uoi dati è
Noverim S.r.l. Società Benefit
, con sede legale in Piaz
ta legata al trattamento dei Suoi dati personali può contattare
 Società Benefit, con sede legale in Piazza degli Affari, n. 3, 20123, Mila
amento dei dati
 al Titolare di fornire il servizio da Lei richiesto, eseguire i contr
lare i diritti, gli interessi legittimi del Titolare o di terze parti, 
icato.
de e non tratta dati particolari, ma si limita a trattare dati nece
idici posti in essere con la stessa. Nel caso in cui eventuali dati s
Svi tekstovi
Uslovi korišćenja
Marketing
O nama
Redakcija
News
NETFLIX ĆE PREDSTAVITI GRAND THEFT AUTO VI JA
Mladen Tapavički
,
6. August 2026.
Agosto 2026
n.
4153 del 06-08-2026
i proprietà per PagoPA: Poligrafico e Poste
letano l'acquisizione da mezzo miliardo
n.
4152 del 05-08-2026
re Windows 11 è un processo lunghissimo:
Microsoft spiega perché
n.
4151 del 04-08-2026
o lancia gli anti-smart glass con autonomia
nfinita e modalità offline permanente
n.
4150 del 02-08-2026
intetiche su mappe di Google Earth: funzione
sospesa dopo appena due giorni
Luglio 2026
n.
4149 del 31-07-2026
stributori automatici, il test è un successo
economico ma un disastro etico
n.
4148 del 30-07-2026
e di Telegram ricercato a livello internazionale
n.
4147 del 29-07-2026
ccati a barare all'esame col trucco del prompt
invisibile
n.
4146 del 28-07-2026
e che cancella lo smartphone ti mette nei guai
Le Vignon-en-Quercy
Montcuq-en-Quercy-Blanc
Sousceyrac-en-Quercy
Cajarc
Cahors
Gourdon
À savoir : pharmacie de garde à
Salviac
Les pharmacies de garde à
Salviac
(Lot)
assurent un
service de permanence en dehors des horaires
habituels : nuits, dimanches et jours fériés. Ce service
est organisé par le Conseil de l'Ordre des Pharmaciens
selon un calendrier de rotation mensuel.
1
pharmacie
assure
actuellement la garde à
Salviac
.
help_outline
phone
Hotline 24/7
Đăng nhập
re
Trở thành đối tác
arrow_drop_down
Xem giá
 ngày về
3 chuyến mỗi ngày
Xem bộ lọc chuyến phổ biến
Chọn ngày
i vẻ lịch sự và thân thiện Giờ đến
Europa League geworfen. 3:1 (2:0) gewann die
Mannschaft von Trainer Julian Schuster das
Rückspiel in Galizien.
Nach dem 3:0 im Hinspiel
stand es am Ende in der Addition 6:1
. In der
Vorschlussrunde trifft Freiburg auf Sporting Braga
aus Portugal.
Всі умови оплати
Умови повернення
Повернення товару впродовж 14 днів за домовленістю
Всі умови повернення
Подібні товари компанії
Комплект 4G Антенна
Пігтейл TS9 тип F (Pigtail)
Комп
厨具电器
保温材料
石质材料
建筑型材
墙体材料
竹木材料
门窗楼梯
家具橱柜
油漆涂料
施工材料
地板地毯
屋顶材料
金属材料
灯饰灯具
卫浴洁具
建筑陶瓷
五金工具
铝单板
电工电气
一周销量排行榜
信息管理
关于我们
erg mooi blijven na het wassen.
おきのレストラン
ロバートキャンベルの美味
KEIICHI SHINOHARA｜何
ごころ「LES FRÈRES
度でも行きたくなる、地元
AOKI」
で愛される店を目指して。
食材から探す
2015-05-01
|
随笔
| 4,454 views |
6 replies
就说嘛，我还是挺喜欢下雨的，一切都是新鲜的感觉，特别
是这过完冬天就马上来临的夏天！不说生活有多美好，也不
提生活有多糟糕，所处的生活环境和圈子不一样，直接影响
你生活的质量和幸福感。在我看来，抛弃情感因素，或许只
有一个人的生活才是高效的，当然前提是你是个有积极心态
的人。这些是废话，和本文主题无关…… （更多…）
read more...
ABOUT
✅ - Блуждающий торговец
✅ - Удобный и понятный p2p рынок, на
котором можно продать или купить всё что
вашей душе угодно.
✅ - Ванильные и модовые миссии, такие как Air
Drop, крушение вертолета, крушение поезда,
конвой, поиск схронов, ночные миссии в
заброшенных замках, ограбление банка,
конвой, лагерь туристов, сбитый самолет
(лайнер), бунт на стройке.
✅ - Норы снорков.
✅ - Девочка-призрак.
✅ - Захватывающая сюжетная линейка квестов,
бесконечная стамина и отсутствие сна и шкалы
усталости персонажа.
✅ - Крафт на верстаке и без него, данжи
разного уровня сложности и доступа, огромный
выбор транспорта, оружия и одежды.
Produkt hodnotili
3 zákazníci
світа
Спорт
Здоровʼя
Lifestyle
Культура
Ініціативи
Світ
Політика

WORK TO BE COMPLETED
Search the data for the string "service" and copy out every line where it is found.

EXERCISE OUTPUT
service de permanence en dehors des horaires
habituels : nuits, dimanches et jours fériés. Ce service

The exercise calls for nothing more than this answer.